Multi-instrumentalist and composer Simmons has become known in this concert series for creating many moving and energising musical moments, especially at the beginnings and endings of his works. At the end of Concert 2, in August 2017, audience members were drawn to add their voices to the powerful vocals of Pete Lawler to powerful effect.

The Kites of Tianjin ending also draws the audience in to share and engage with the ensemble, but in a totally different way. We gradually become aware that the music is becoming breath-like and, in an utterly magic experience, realise as the music fades that all that remains is the breathing.

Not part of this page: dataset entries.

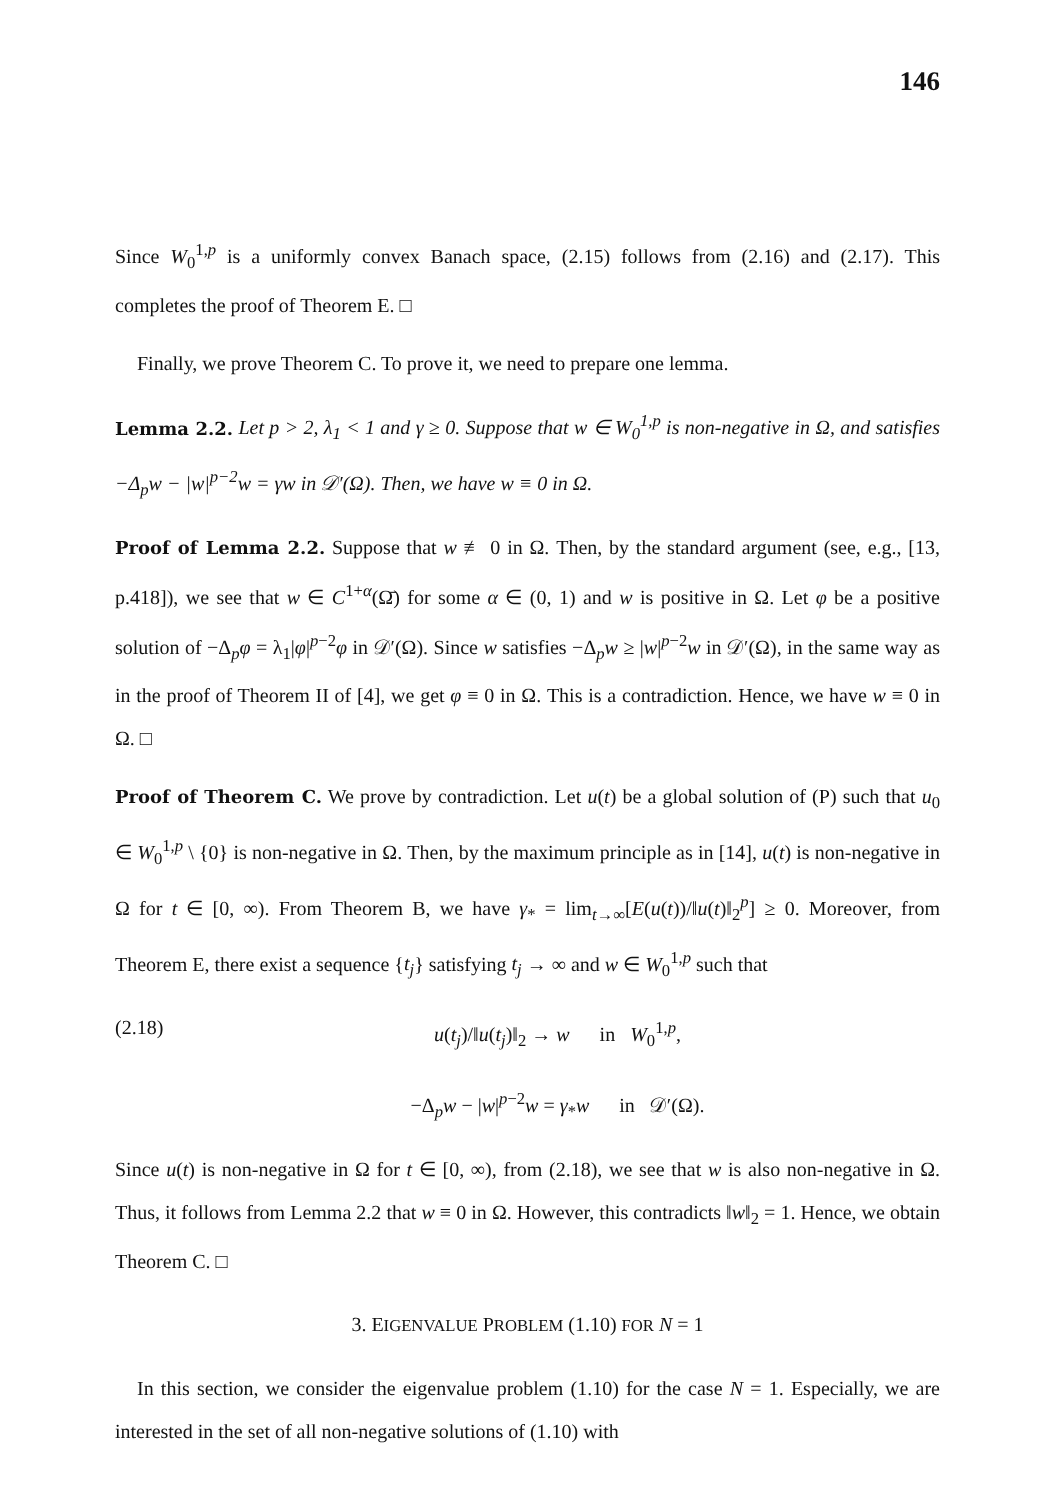146
Since W<sub>0</sub><sup>1,p</sup> is a uniformly convex Banach space, (2.15) follows from (2.16) and (2.17). This completes the proof of Theorem E. □
Finally, we prove Theorem C. To prove it, we need to prepare one lemma.
Lemma 2.2. Let p > 2, λ<sub>1</sub> < 1 and γ ≥ 0. Suppose that w ∈ W<sub>0</sub><sup>1,p</sup> is non-negative in Ω, and satisfies −Δ<sub>p</sub>w − |w|<sup>p−2</sup>w = γw in 𝒟′(Ω). Then, we have w ≡ 0 in Ω.
Proof of Lemma 2.2. Suppose that w ≢ 0 in Ω. Then, by the standard argument (see, e.g., [13, p.418]), we see that w ∈ C<sup>1+α</sup>(Ω̄) for some α ∈ (0, 1) and w is positive in Ω. Let φ be a positive solution of −Δ<sub>p</sub>φ = λ<sub>1</sub>|φ|<sup>p−2</sup>φ in 𝒟′(Ω). Since w satisfies −Δ<sub>p</sub>w ≥ |w|<sup>p−2</sup>w in 𝒟′(Ω), in the same way as in the proof of Theorem II of [4], we get φ ≡ 0 in Ω. This is a contradiction. Hence, we have w ≡ 0 in Ω. □
Proof of Theorem C. We prove by contradiction. Let u(t) be a global solution of (P) such that u<sub>0</sub> ∈ W<sub>0</sub><sup>1,p</sup> \ {0} is non-negative in Ω. Then, by the maximum principle as in [14], u(t) is non-negative in Ω for t ∈ [0, ∞). From Theorem B, we have γ<sub>*</sub> = lim<sub>t→∞</sub>[E(u(t))/‖u(t)‖<sub>2</sub><sup>p</sup>] ≥ 0. Moreover, from Theorem E, there exist a sequence {t<sub>j</sub>} satisfying t<sub>j</sub> → ∞ and w ∈ W<sub>0</sub><sup>1,p</sup> such that
(2.18) u(t<sub>j</sub>)/‖u(t<sub>j</sub>)‖<sub>2</sub> → w in W<sub>0</sub><sup>1,p</sup>,
−Δ<sub>p</sub>w − |w|<sup>p−2</sup>w = γ<sub>*</sub>w in 𝒟′(Ω).
Since u(t) is non-negative in Ω for t ∈ [0, ∞), from (2.18), we see that w is also non-negative in Ω. Thus, it follows from Lemma 2.2 that w ≡ 0 in Ω. However, this contradicts ‖w‖<sub>2</sub> = 1. Hence, we obtain Theorem C. □
3. EIGENVALUE PROBLEM (1.10) FOR N = 1
In this section, we consider the eigenvalue problem (1.10) for the case N = 1. Especially, we are interested in the set of all non-negative solutions of (1.10) with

Like gentle waves washing on a sea shore the breathing takes us to an utterly restful and peaceful place. Instead of our breath being taken, we are filled with and enlivened by our own breathing.

Adam Simmons Creative Music Ensemble with guest Wang Zheng-Ting

Adam Simmons Creative Music Ensemble with guest Wang Zheng-Ting   Image: Roger Mitchell

Inspired by a visit by Ting and Simmons to Shanghai and Tianjin in April, where they meet Wei Guoqiu, who is from a famed kite-making family, The Kites of Tianjin is really all about how wind gives life to kites, as breath does to much music and to us as breathing beings.

In composing the work, Simmons does not presume to be able to write Chinese music, but uses notes that are familiar to Ting and yet will allow him to improvise. The result is wonderfully cohesive.

Simmons opens the concert with breathy shakuhachi, his notes powerfully pushing skywards in the darkened space, conveying urgency and then calm, seeming to celebrate breath as a life force. The effect of Niko Schauble’s glowering cymbals and delicate brush work, along with slow swells of sound from flutes, is ethereal.

Kites by Rachaeldaisy form a colourful backdrop for the performers, who are clad in hues of blue.

Carmen Chan

Carmen Chan on marimba in The Kites of Tianjin.    Image: Roger Mitchell

Carmen Chan on her magnificent marimba paves the way for the first sounds from the bamboo pipes of Ting’s sheng, his watery vibrato shimmering then evolving into slow and surreal organ-like chords. This is electrifyingly atmospheric.

No concert performed by this ensemble would be without some clutter and clash, but Ting shows he can match it with the drums behind and dancing horns up front in a long percussive piece. This is followed by a lively and melodic period of busyness and bustle with, to me, the feel of a Chinese opera. It could also suggest the frenzied flying of kites in all directions, sharply tugged by a vigorous wind. Eventually the whole band unites to deliver chant-like and almost martial patterns.

One of many highlights comes when Simmons on tenor sax and Ting on sheng join in a playful and engaging duet, chasing each other’s contributions with notes — Ting’s at times vibrato and at others startlingly high and fragile — that could represent the kites of Wei Guoqiu darting across the sky over Tianjin. The duet draws applause.

Niko Schauble at the drum kit and Wang Zheng-Ting on flute.

Niko Schauble at the drum kit and Wang Zheng-Ting on flute.   Image: Roger Mitchell

Marimba and drums open a layered piece that is grounded in complexity and topped with dancing high, agile notes from Ting on a small flute. I love the way the melody rises out of the melee and stray notes seem to fly out of the mix before a sense of unity gradually develops, the horns resplendent over a glorious mayhem of percussion before it all dies away in a weirdly evocative chatter.

At one point Gideon Brazil and Gemma Horbury fly small hand kites around the stage, but they are not often caught by the light.

Penultimately, Schauble’s cymbal rumble and Nat Grant on glockenspiel, backed by Howard Cairns on bowed bass, usher in Ting back on sheng for an interlude I could listen to forever, it is so fragile, peaceful and floating on air. Flutes join in, well spaced, as the music takes us seamlessly into the final breath-filling finale.

The Kites of Tianjin seems short at not quite an hour, and less of a journey than the previous concert, The Calling. It has much complexity at times and yet the overall effect is conveyed with potent simplicity. We breathe. We live.

Don’t miss the chance to hear this concert.